The top rated answer claims that IO is slow.
Here's a quick benchmark with a sufficiently large buffer to take the OS out of the critical performance path, but only if you're willing to receive your output in giant blurps. If latency to first byte is your problem, you need to run in "dribs" mode.

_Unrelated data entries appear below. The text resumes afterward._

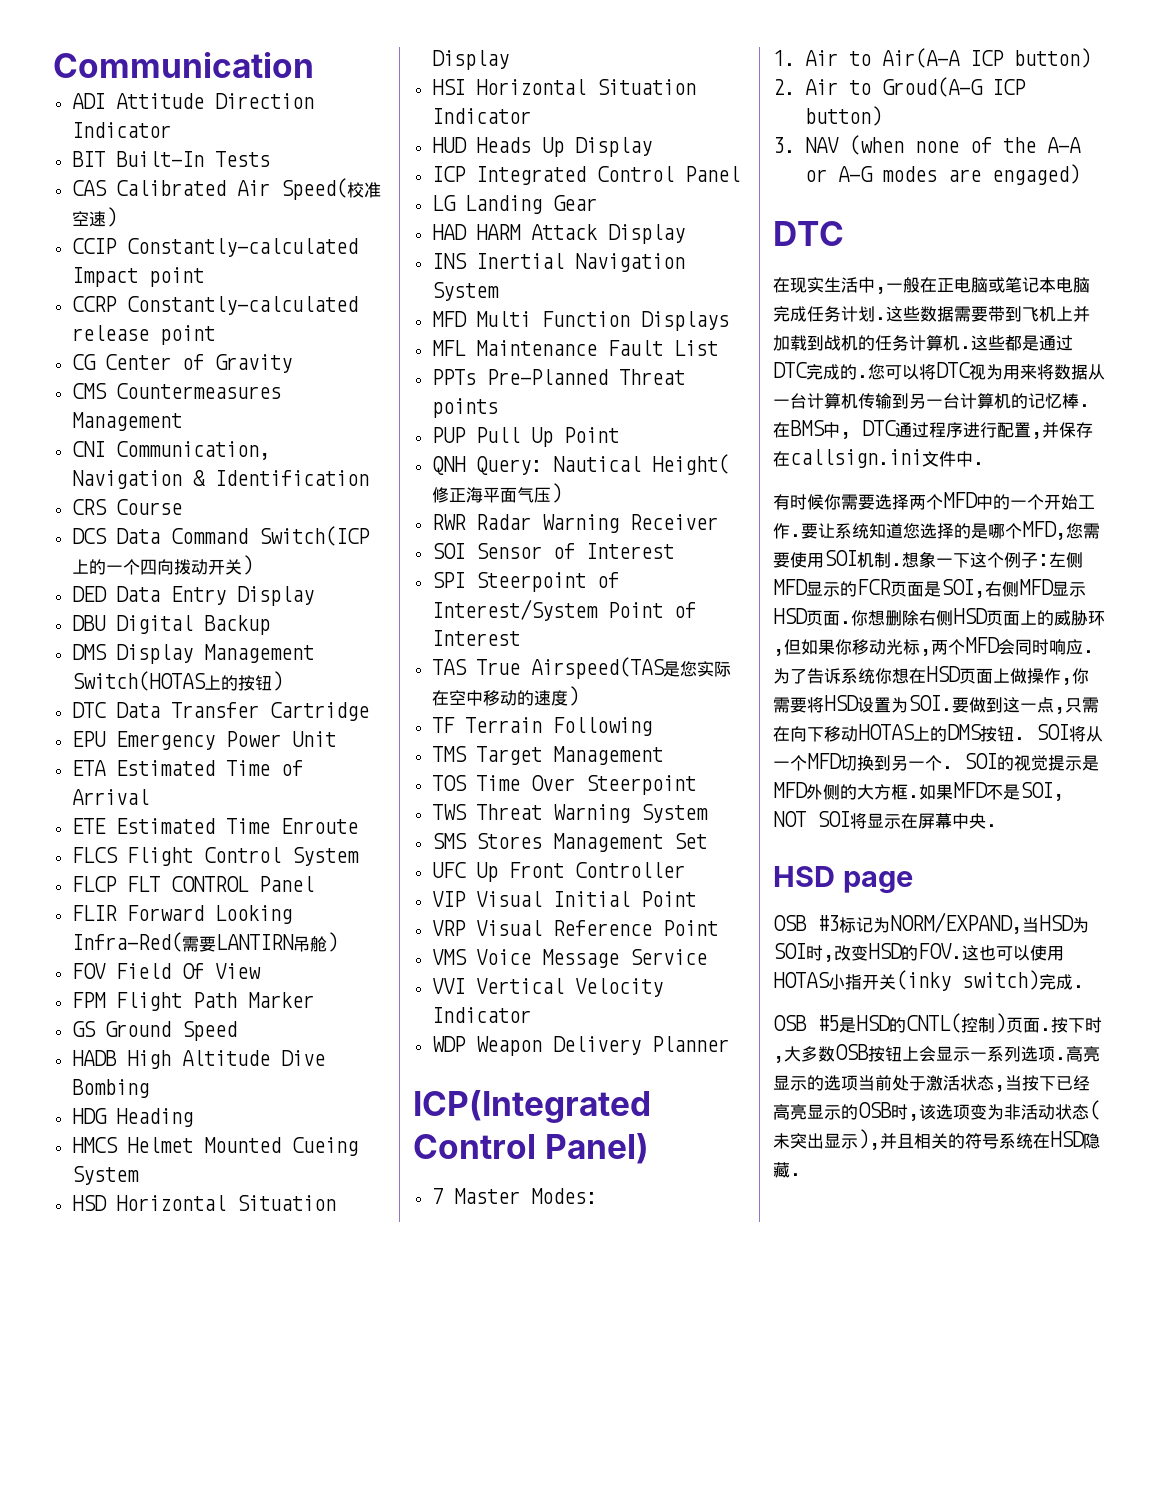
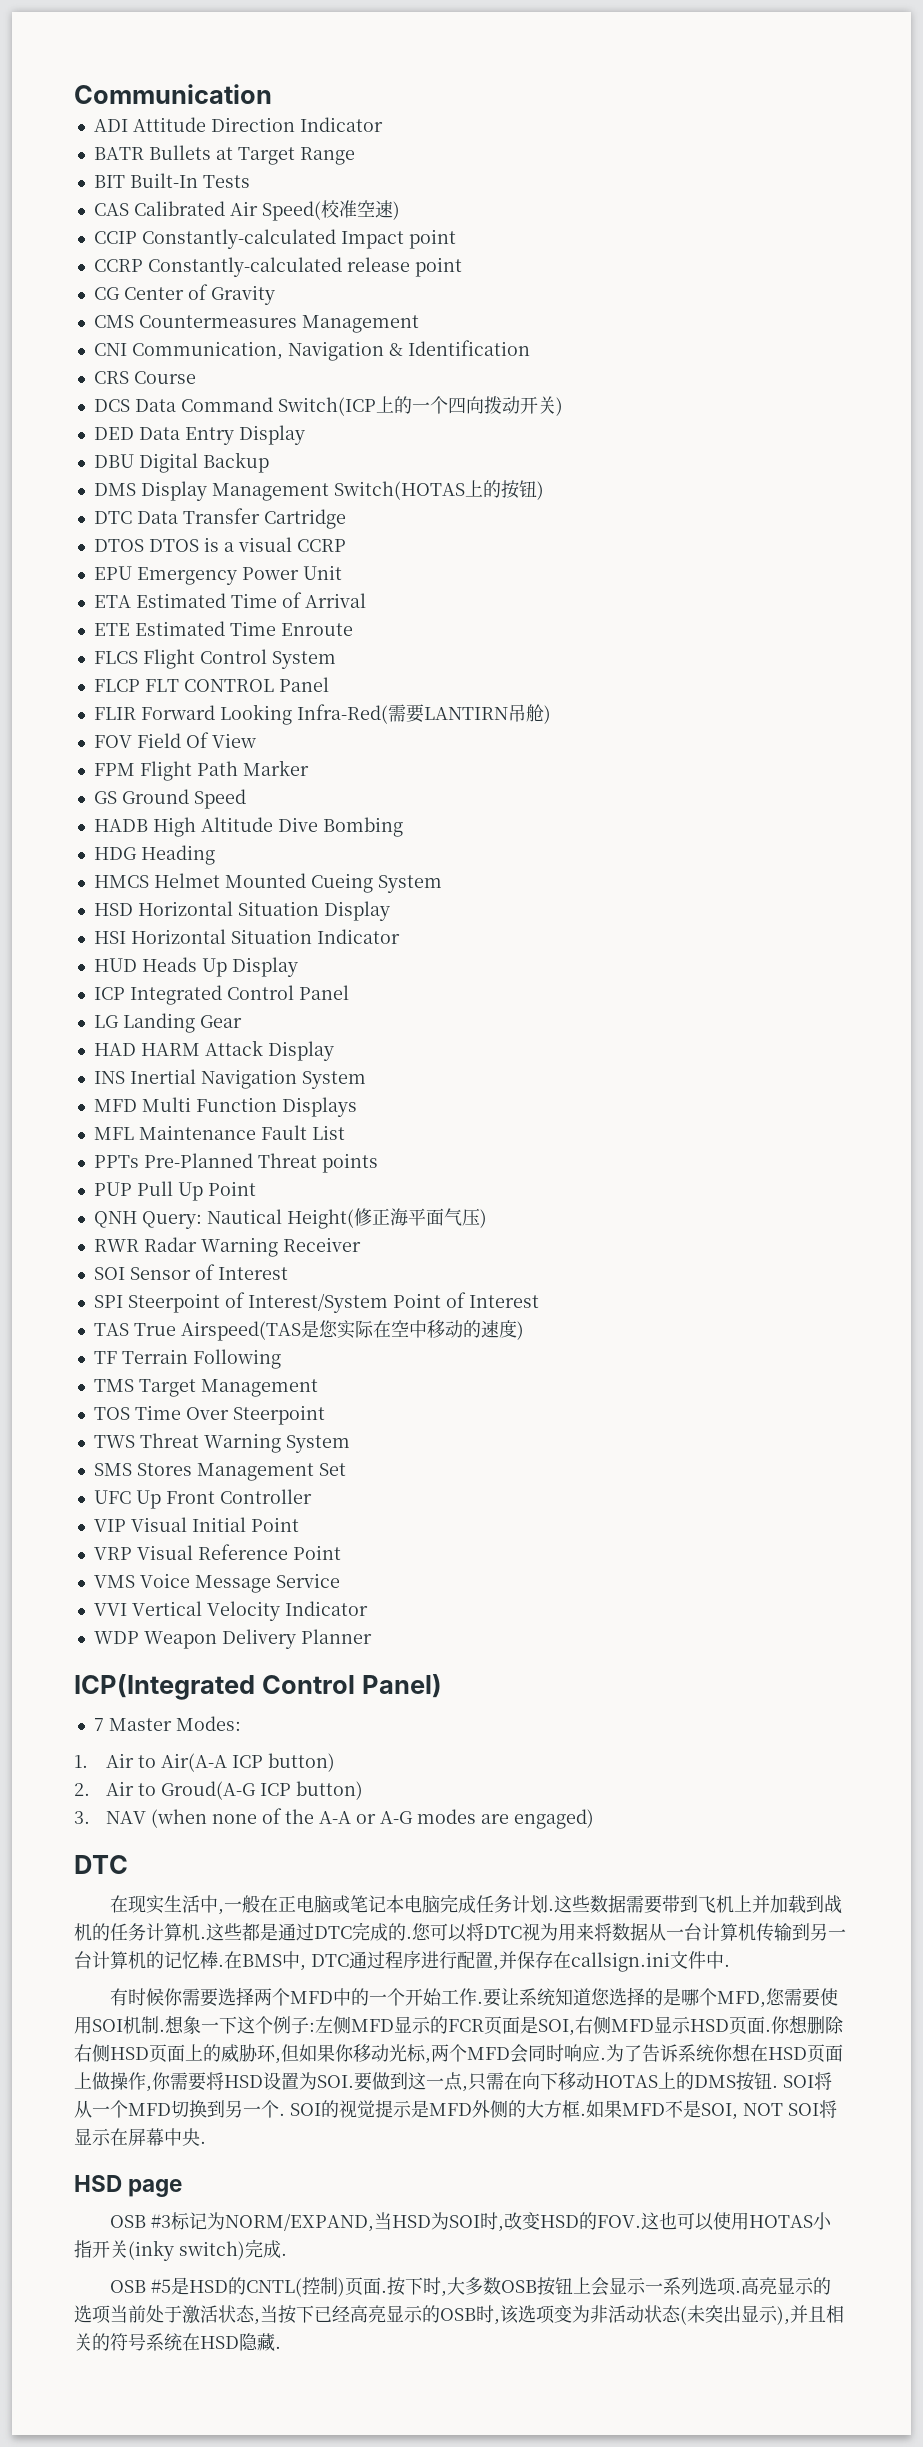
(171, 130) none -> [93,145,355,165] // BATR Bullets at Target Range
(369, 711) none -> [93,537,346,552] // DTOS DTOS is a visual CCRP

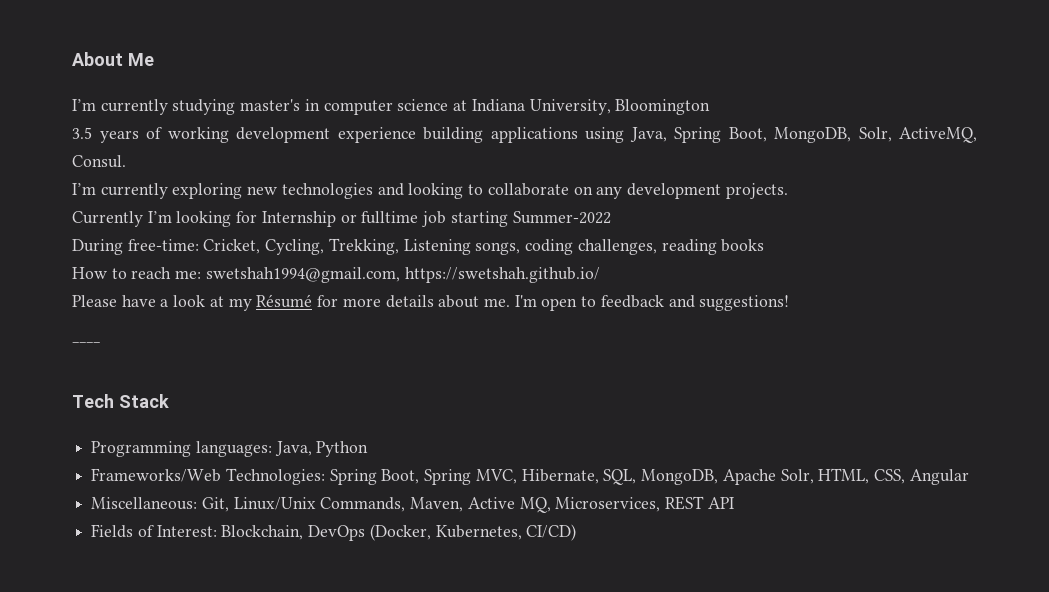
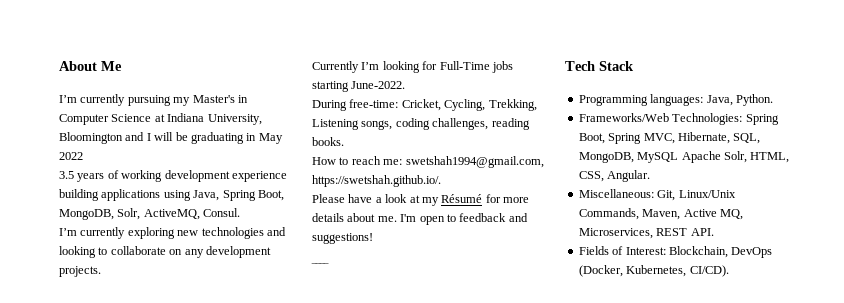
[172,99,711,115] studying master's in computer science at Indiana University, Bloomington -> [127,95,248,106] [59,113,262,125] [59,132,283,144] [59,152,83,160] pursuing my Master's in Computer Science at Indiana University, Bloomington and I will be graduating in May 2022
[261,211,611,227] Internship or fulltime job starting Summer-2022 -> [439,61,513,73] [312,81,406,92] Full-Time jobs starting June-2022.
[721,239,765,252] books -> [312,137,344,146] books.
[404,267,600,283] https://swetshah.github.io/ -> [312,175,441,187] https://swetshah.github.io/.
[316,441,369,457] Python -> [735,94,773,106] Python.
(719, 477) none -> [637,152,679,163] MySQL
[909,469,969,485] Angular -> [607,170,651,182] Angular.
[707,497,734,509] API -> [690,228,714,236] API.
[526,524,577,541] CI/CD) -> [689,265,729,277] CI/CD).

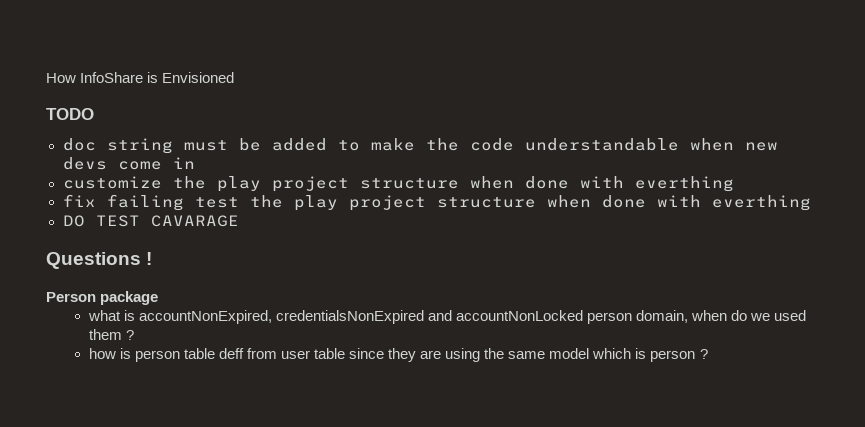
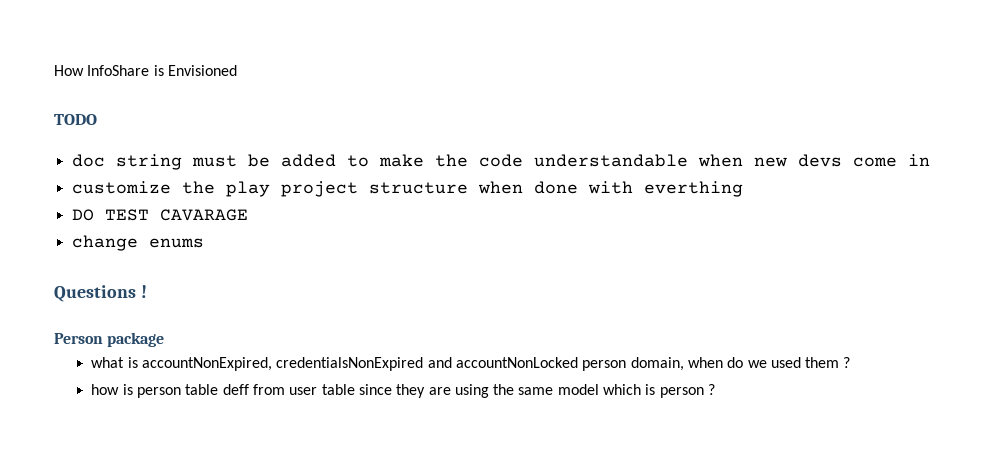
[62,194,811,211] // fix failing test the play project structure when done with everthing -> (743, 189) none
(239, 221) none -> [71,235,204,251] // change enums

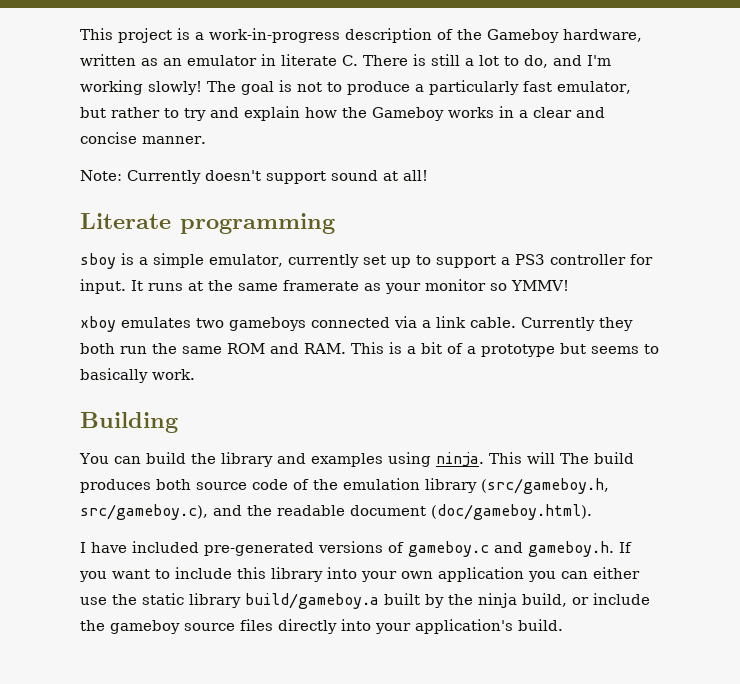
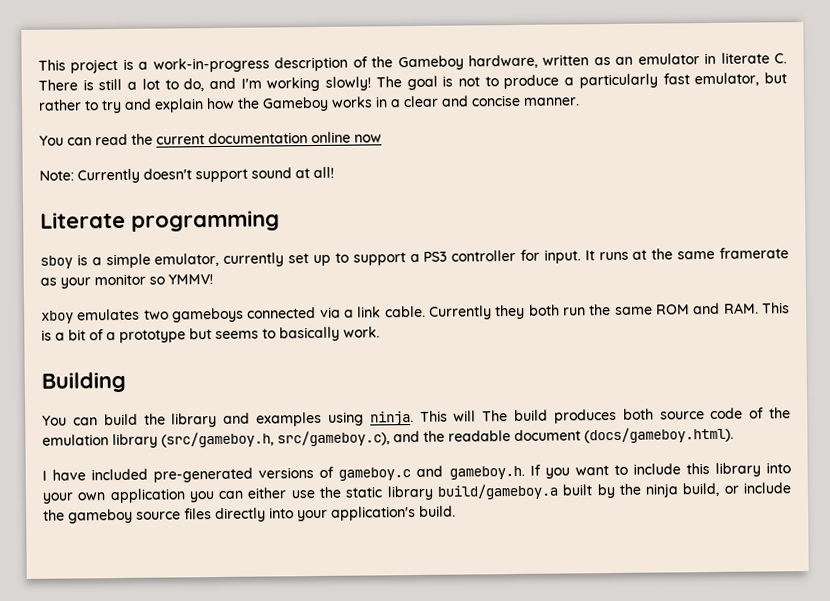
(206, 140) none -> [39,131,382,146] // You can read the current documentation online now
[431,504,592,520] (doc/gameboy.html). -> [584,426,734,444] (docs/gameboy.html).

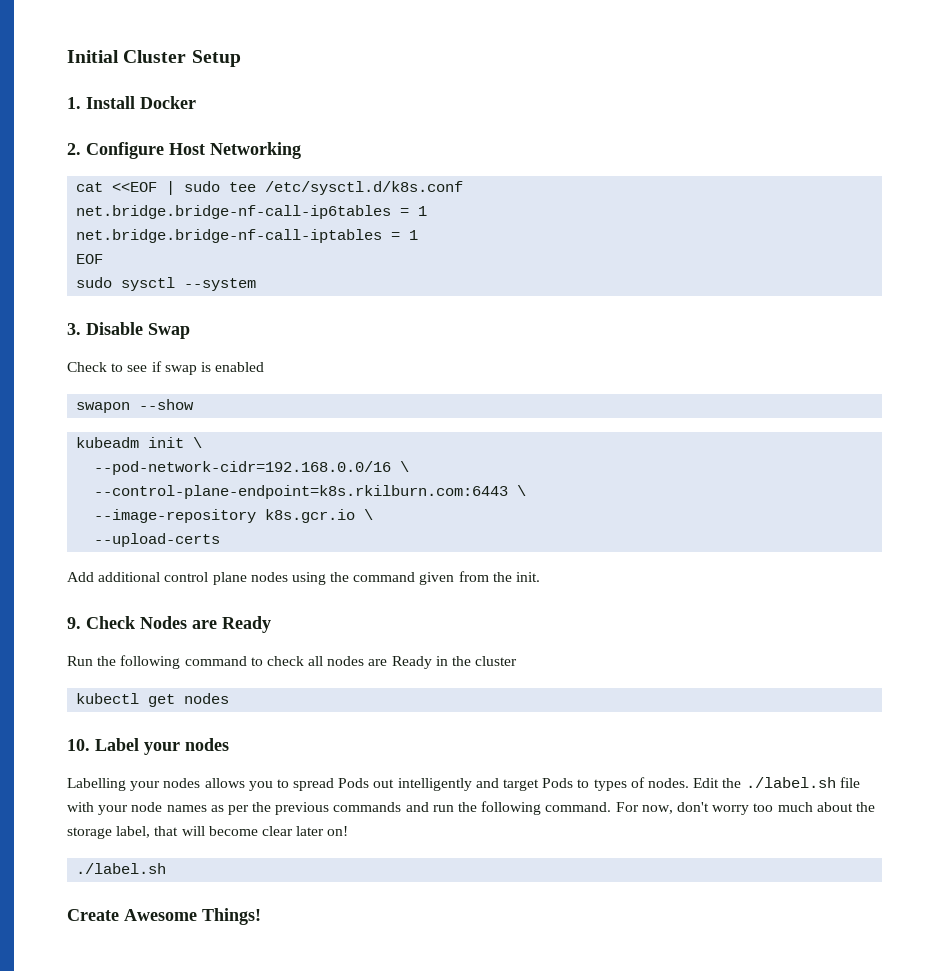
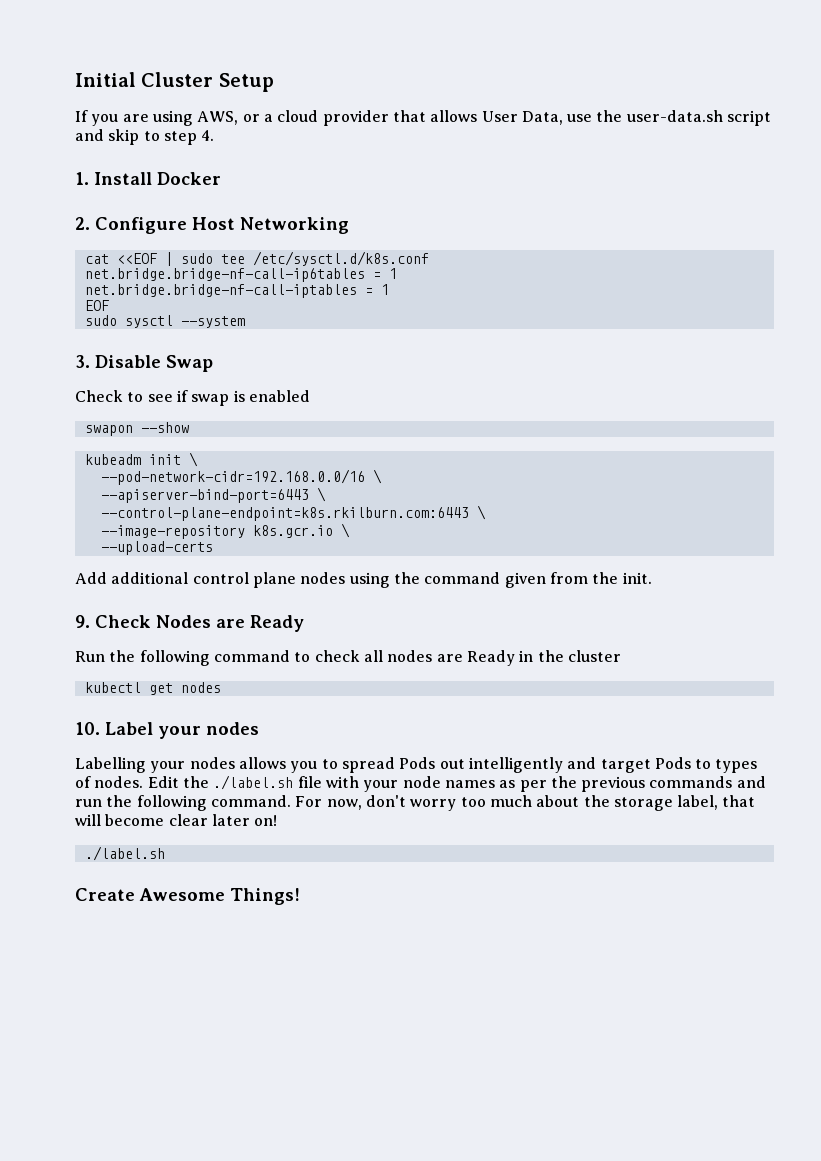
(241, 58) none -> [75,110,772,126] [75,129,215,145] // If you are using AWS, or a cloud provider that allows User Data, use the user-data.sh script and skip to step 4.
(410, 466) none -> [100,487,326,503] // --apiserver-bind-port=6443 \

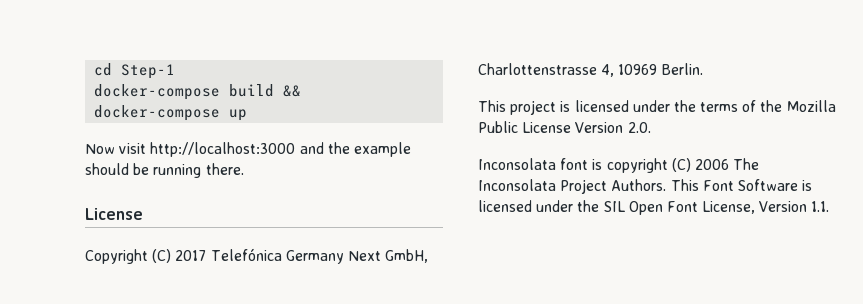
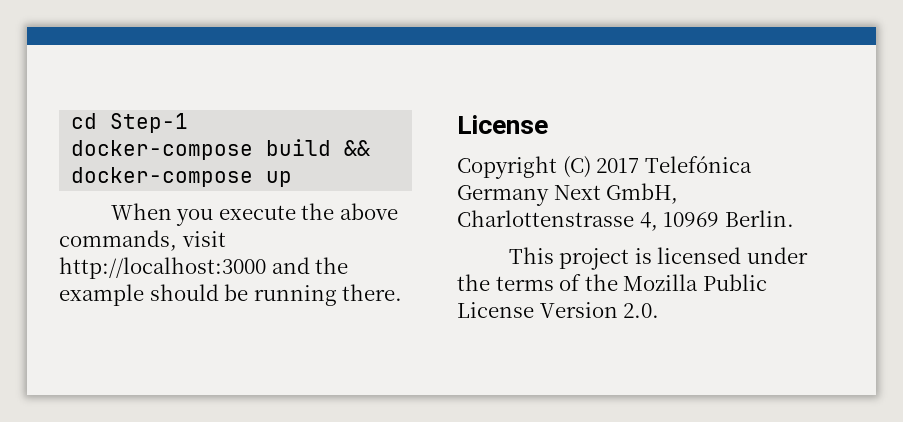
[85,144,115,154] Now -> [110,203,398,226] [59,230,177,251] When you execute the above commands,
[478,158,760,173] [478,179,813,194] [478,200,830,215] // Inconsolata font is copyright (C) 2006 The Inconsolata Project Authors. This Font Software is licensed under the SIL Open Font License, Version 1.1. -> (660, 310) none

Write 10 million records from a nine byte array
Mint 12 AMD64 on 3GHz CoreDuo under gcc 4.6.1
340ms to /dev/null
710ms to 90MB output file
15254ms to 90MB output file in "dribs" mode
FreeBSD 9 AMD64 on 2.4GHz CoreDuo under clang 3.0
450ms to /dev/null
550ms to 90MB output file on ZFS triple mirror
1150ms to 90MB output file on FFS system drive
22154ms to 90MB output file in "dribs" mode
There's nothing slow about IO if you can afford to buffer properly.
#include <stdio.h>
#include <assert.h>
#include <stdlib.h>
#include <string.h>
int main (int argc, char* argv[])
{
int dribs = argc > 1 && 0==strcmp (argv[1], "dribs");
int err;
int i;
enum { BigBuf = 4*1024*1024 };
char* outbuf = malloc (BigBuf);
assert (outbuf != NULL);
err = setvbuf (stdout, outbuf, _IOFBF, BigBuf); // full line buffering
assert (err == 0);
enum { ArraySize = 9 };
char temp[ArraySize];
enum { Count = 10*1000*1000 };
for (i = 0; i < Count; ++i) {
fwrite (temp, 1, ArraySize, stdout);
if (dribs) fflush (stdout);
}
fflush (stdout); // seems to be needed after setting own buffer
fclose (stdout);
if (outbuf) { free (outbuf); outbuf = NULL; }
}